Uno degli elementi chiave per una struttura di riconciliazione e' la
crescita economica. Come ha ripetutamente sottolineato la Banca Mondiale,
esiste una stretta correlazione tra poverta' e conflitti. Ecco perche' una
soluzione politica sostenibile tra palestinesi e israeliani non puo'
prescindere dal superamento del deficit di dignita' umana, del divario
esistente tra una societa' prospera e una popolazione priva di tutto. Ma gli
sforzi in questo senso sono stati finora frammentari, e quindi insufficienti
a consentire la speranza reale di una vita migliore.

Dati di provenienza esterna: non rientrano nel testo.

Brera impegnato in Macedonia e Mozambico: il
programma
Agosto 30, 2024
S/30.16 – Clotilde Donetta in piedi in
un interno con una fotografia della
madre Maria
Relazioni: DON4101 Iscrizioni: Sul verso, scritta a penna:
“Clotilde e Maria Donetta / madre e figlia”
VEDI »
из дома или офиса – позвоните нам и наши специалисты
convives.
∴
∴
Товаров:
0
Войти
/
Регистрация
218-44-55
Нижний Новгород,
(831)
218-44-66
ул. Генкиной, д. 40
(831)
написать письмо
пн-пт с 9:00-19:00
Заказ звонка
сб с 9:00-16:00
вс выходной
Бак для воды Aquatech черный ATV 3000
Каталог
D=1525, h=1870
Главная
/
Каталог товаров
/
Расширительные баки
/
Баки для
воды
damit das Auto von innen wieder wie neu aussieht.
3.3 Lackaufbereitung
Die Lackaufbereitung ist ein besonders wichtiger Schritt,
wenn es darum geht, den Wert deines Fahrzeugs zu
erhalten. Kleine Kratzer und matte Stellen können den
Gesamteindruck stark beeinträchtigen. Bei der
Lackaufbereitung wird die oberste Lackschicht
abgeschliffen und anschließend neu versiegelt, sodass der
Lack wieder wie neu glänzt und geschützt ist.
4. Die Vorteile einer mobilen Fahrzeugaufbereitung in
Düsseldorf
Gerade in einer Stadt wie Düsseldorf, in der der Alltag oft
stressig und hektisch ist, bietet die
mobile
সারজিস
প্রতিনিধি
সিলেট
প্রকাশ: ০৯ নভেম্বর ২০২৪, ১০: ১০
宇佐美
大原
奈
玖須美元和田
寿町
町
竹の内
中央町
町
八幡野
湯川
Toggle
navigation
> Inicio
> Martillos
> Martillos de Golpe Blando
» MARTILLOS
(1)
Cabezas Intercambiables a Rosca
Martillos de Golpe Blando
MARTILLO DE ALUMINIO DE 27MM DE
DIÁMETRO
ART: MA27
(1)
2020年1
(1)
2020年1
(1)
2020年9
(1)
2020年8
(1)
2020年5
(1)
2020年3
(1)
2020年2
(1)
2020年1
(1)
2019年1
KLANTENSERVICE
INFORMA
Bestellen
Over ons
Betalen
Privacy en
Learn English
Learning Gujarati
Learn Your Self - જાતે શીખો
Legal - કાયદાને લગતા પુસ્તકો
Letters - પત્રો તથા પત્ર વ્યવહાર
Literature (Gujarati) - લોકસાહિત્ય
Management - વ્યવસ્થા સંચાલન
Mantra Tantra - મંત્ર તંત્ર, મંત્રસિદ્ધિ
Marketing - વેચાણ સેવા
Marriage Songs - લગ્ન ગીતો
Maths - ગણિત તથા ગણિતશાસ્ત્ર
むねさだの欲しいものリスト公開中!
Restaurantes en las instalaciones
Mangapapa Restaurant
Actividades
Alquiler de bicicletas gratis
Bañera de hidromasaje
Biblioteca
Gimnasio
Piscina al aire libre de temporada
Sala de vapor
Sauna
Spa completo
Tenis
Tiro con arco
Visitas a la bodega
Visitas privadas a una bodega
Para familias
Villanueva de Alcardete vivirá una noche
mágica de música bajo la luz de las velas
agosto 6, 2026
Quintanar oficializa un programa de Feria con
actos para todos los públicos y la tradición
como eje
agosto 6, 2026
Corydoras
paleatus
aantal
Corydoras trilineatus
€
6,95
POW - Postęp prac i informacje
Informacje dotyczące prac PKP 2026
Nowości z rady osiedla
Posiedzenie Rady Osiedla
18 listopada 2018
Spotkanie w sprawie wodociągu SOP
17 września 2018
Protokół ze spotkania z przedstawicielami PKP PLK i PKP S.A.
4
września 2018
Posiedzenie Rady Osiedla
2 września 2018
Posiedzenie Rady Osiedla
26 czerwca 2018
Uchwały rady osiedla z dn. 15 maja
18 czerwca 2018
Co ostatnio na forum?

E' necessario che tra israeliani e palestinesi si stabilisca un dialogo
costruttivo, al di la' dell'enorme divario sociale che li divide; e allo
stesso modo e' imprescindibile il dialogo tra le autorita' e la gente
comune, gli abitanti di queste zone che vivono nella confusione su quanto si
sta facendo in loro nome. E' necessario ricostruire la fiducia per
consentire alle parti in causa di individuare le vie per il superamento
delle ostilita' del passato. Solo l'avvio di un nuovo clima di fiducia
pubblica permettera' di procedere a una diagnosi corretta dei problemi, per
poterli affrontare efficacemente.
Naturalmente, tutte le parti in causa devono comprendere l'esigenza di
sicurezza degli israeliani; e allo stesso modo, le misure di costruzione
della fiducia hanno bisogno del contributo di tutti. Ma piu' di ogni altra
cosa c'e' bisogno oggi di un chiaro messaggio ad indicare che non la
violenza, ma il dialogo e' la via maestra da seguire in questo periodo di
grandi tensioni.
Quello che e' in gioco a Gaza e' l'etica fondamentale del genere umano. Le
sofferenze, l'arbitrio con cui si distruggono vite umane, la disperazione,
la privazione della dignita' umana in questa regione durano ormai da troppo
tempo. I palestinesi di Gaza, e tutti coloro che in questa regione vivono
nel degrado e privi di ogni speranza non possono aspettare l'entrata in
azione di nuove amministrazioni o istituzioni internazionali. Se vogliamo
evitare che la Fertile Crescent, la "Mezzaluna fertile" del Mediterraneo del
Sud divenga sterile, dobbiamo svegliarci e trovare il coraggio morale e la
visione politica per un salto qualitativo in Palestina.